- _Task details_: Each line of the data below goes into the copy exactly; pictures do not.

- _Data provided_:
--

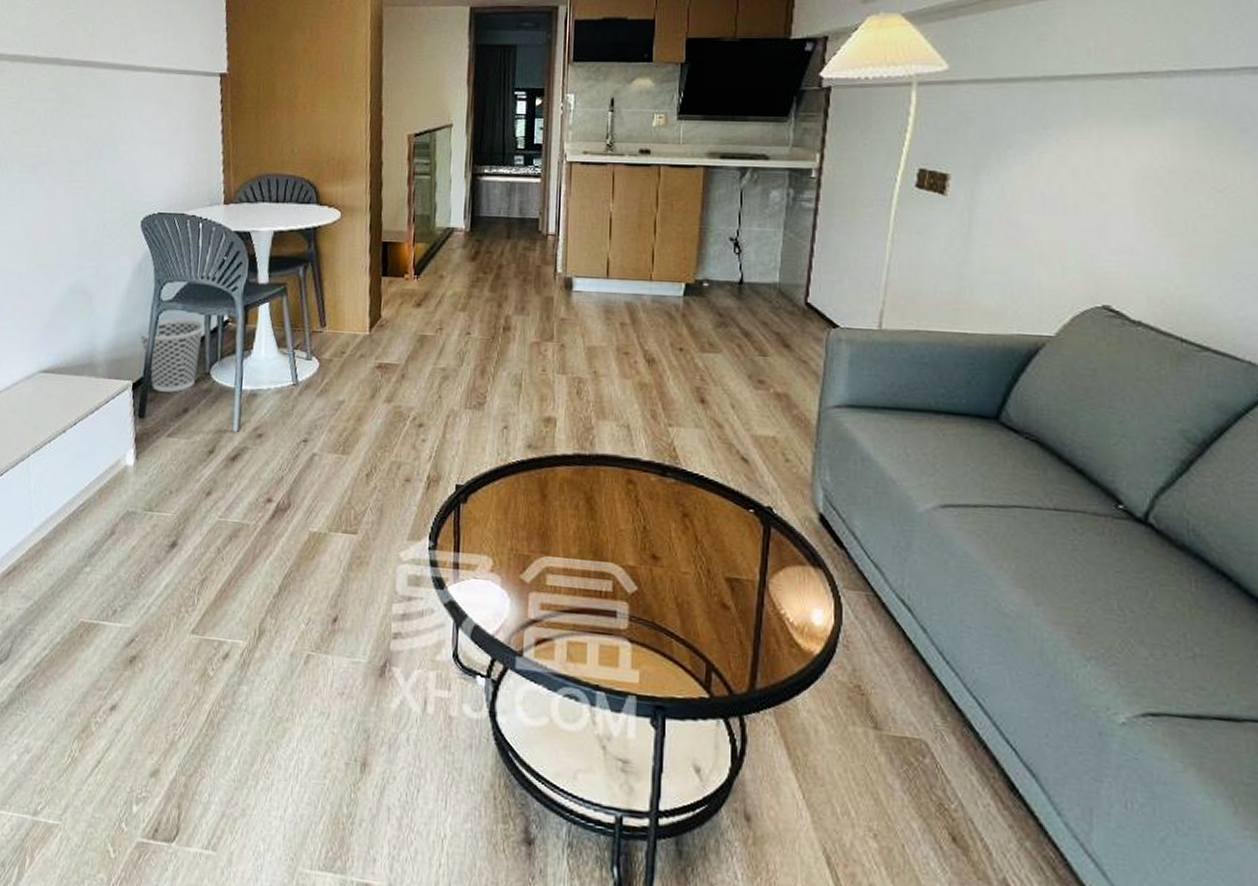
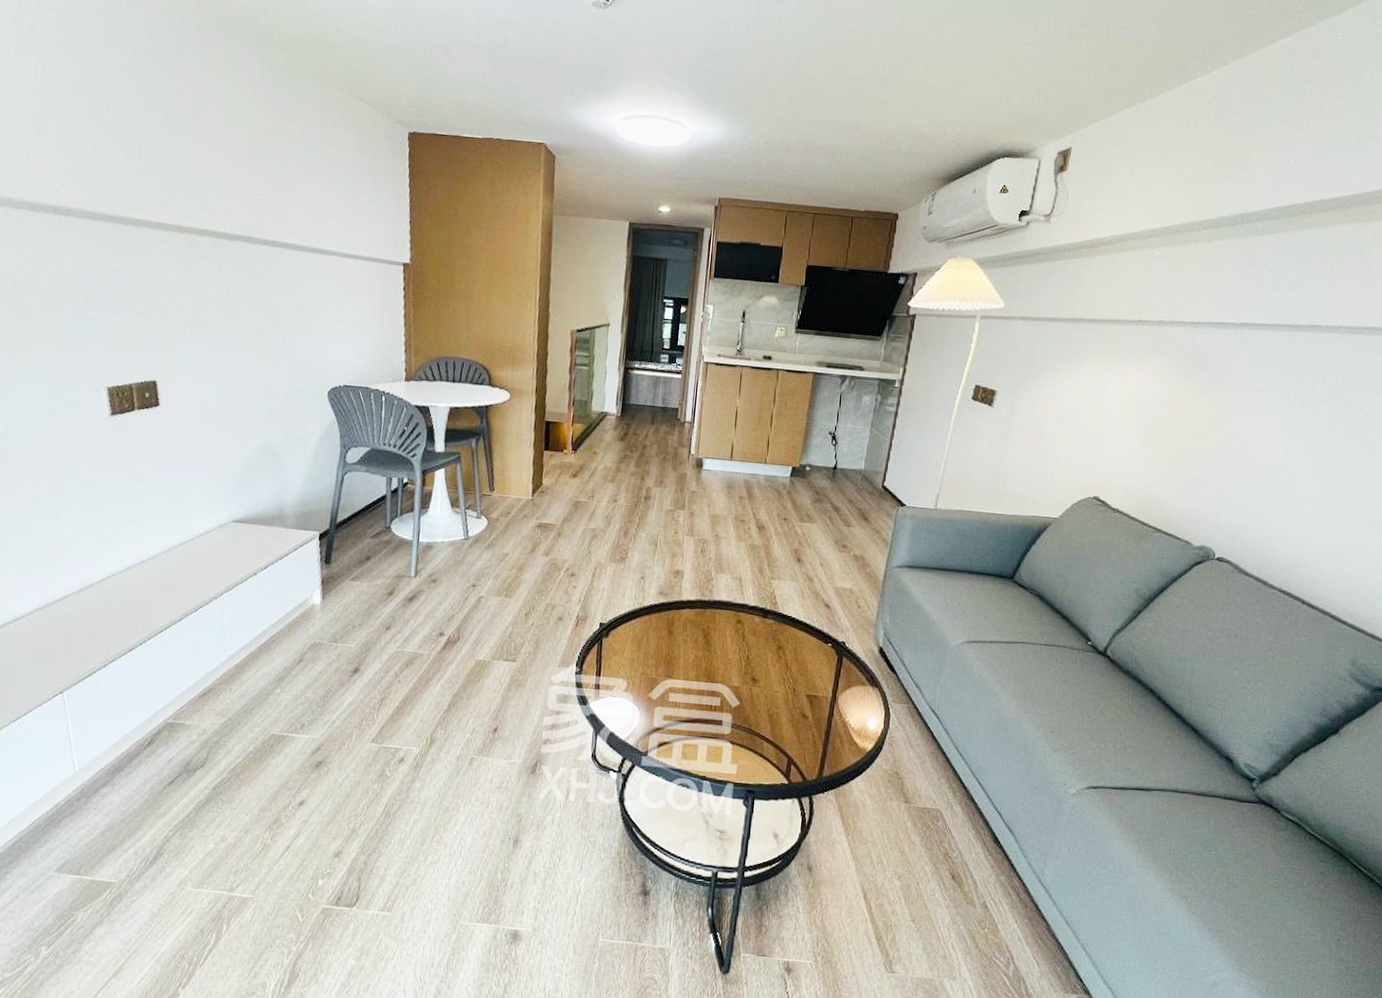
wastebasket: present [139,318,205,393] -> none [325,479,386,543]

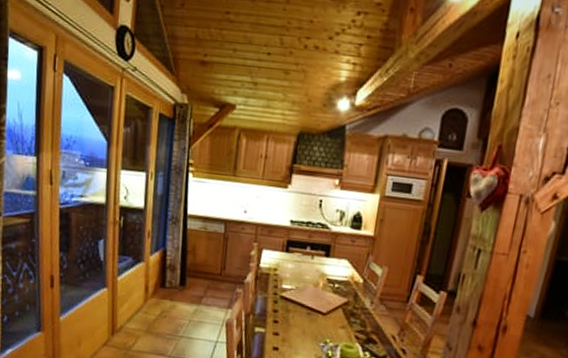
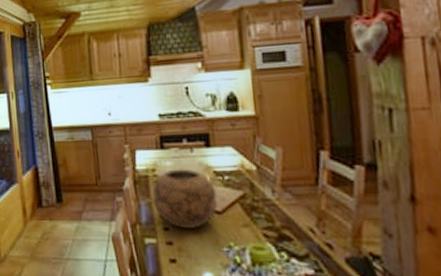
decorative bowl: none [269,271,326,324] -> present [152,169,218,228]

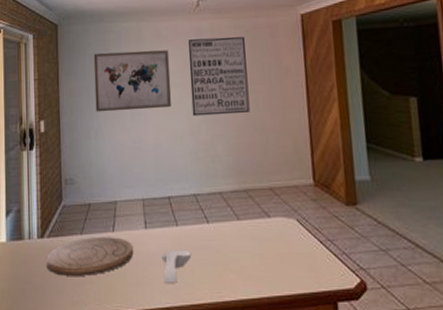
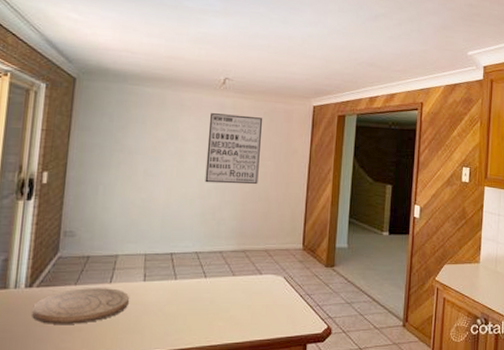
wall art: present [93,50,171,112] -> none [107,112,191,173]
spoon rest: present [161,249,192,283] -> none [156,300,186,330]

--

- _Solution to the problem_:
wastebasket: present [139,318,205,393] -> none [325,479,386,543]

decorative bowl: none [269,271,326,324] -> present [152,169,218,228]

wall art: present [93,50,171,112] -> none [107,112,191,173]
spoon rest: present [161,249,192,283] -> none [156,300,186,330]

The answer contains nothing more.